When to Use Shift-JIS
Shift-JIS is the encoding for Japanese text in legacy Windows applications, older Japanese websites, and many Japanese file formats. If you're processing Japanese data from a source that pre-dates widespread UTF-8 adoption — or working with Japanese game ROMs and legacy software — you'll need Shift-JIS support. New Japanese systems should use UTF-8.
Sample Characters in Shift-JIS
The table below shows how a selection of characters are represented in Shift-JIS. Bytes are shown in hexadecimal. Characters marked "not supported" cannot be encoded in Shift-JIS and would need to be replaced or transliterated when converting from Unicode.
| Character | Codepoint | Name | Bytes (Hex) | Bytes (Decimal) | Supported |
|---|---|---|---|---|---|
| A | U+0041 | LATIN CAPITAL LETTER A | 41 | 65 | Yes |
| a | U+0061 | LATIN SMALL LETTER A | 61 | 97 | Yes |
| 0 | U+0030 | DIGIT ZERO | 30 | 48 | Yes |
| $ | U+0024 | DOLLAR SIGN | 24 | 36 | Yes |
| £ | U+00A3 | POUND SIGN | 81 92 | 129 146 | Yes |
| © | U+00A9 | COPYRIGHT SIGN | not supported | — | |
| € | U+20AC | EURO SIGN | not supported | — | |
| α | U+03B1 | GREEK SMALL LETTER ALPHA | 83 BF | 131 191 | Yes |
| А | U+0410 | CYRILLIC CAPITAL LETTER A | 84 40 | 132 64 | Yes |
| 中 | U+4E2D | 92 86 | 146 134 | Yes | |
| あ | U+3042 | HIRAGANA LETTER A | 82 A0 | 130 160 | Yes |
| ☺ | U+263A | WHITE SMILING FACE | not supported | — |
Working with Shift-JIS in Code
Every major language has built-in support for encoding conversion.
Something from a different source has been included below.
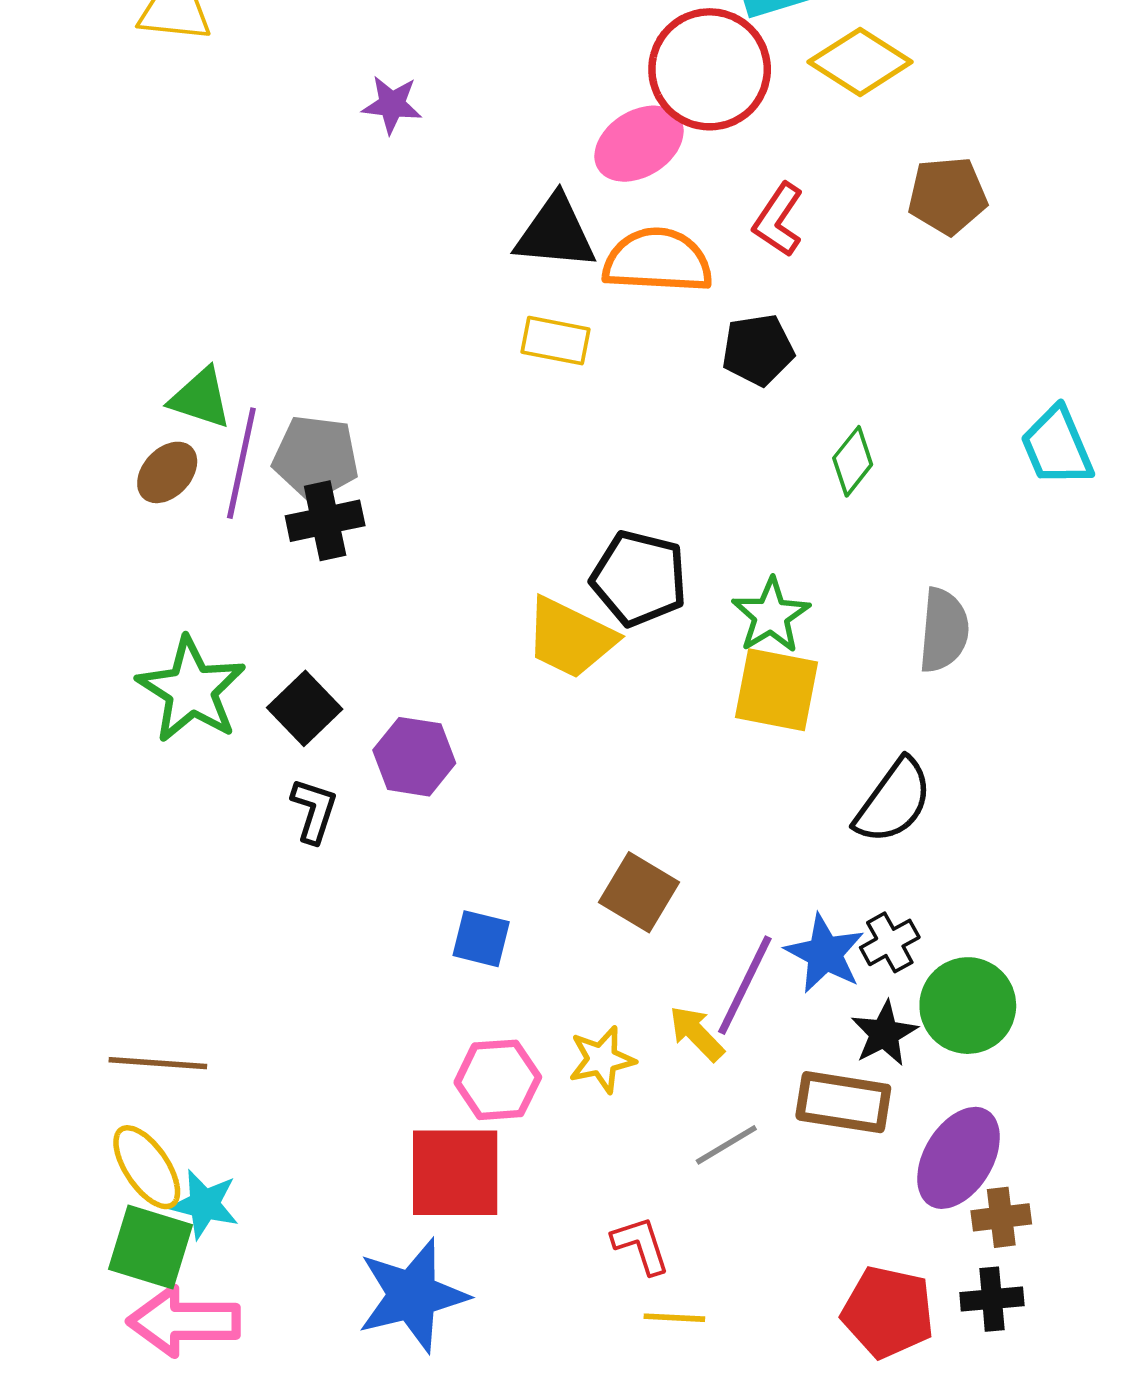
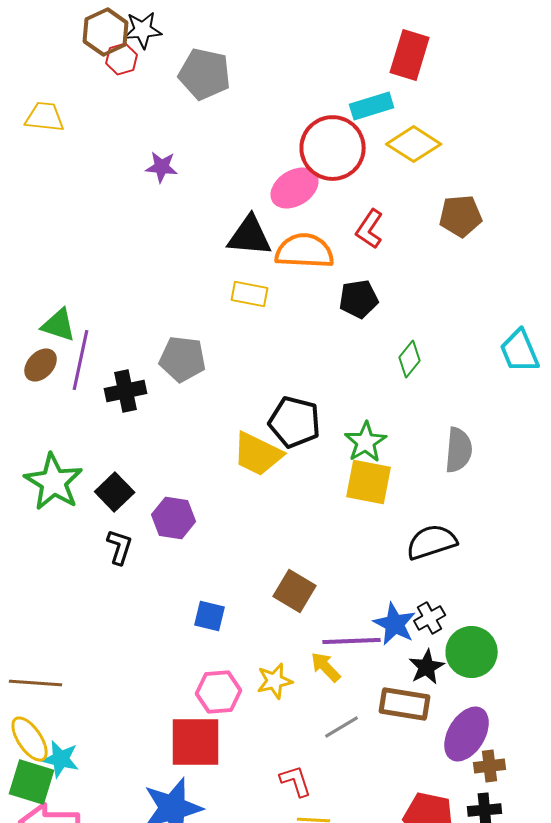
gray pentagon: (316, 458) -> (183, 359), moved
black semicircle: (894, 801) -> (432, 542), turned -144
purple line: (745, 985) -> (352, 641), turned 62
The examples below show how to encode a string to Shift-JIS bytes and decode it back to a Unicode string. Always specify the encoding explicitly — never rely on system defaults, which vary by OS and locale.
# Encode a string to shift-jis bytes
text = "Hello, 世界"
encoded = text.encode("Shift_JIS")
# Decode bytes back to a string
decoded = encoded.decode("Shift_JIS")
// Convert to shift-jis
$bytes = mb_convert_encoding(
"Hello, 世界",
"Shift_JIS",
"UTF-8"
);
// Convert back to UTF-8
$text = mb_convert_encoding(
$bytes,
"UTF-8",
"Shift_JIS"
);
// Encode to Shift_JIS bytes
const encoder = new TextEncoder(); // UTF-8
const bytes = encoder.encode("Hello, 世界");
// Decode bytes
const decoder = new TextDecoder("Shift_JIS");
const text = decoder.decode(bytes);
-- Create a database with Shift-JIS
CREATE DATABASE mydb
ENCODING 'Shift_JIS'
LC_COLLATE 'en_US.UTF-8';
-- Check database encoding
SELECT pg_encoding_to_char(encoding)
FROM pg_database
WHERE datname = current_database();
Compare with Other Encodings
See how Shift-JIS differs from other encodings — which characters each supports and how the byte representations compare.
Shift-JIS FAQ
What is the difference between Shift-JIS and EUC-JP?
Both encode Japanese (hiragana, katakana, kanji) but use different byte structures. Shift-JIS uses lead bytes 0x81–0x9F and 0xE0–0xFC for double-byte characters, with single-byte katakana in 0xA1–0xDF. EUC-JP uses 0xA1–0xFE for two-byte kanji and 0x8E as a prefix for katakana. Shift-JIS dominated Windows; EUC-JP dominated Unix systems.
Is Shift-JIS still in use?
Shift-JIS is still found in Japanese game ROMs, legacy Windows software, older Japanese websites, and some industrial and point-of-sale systems. Modern Japanese applications use UTF-8. When processing legacy Japanese data, always specify or detect the encoding explicitly — Shift-JIS and UTF-8 byte sequences can be ambiguous without context.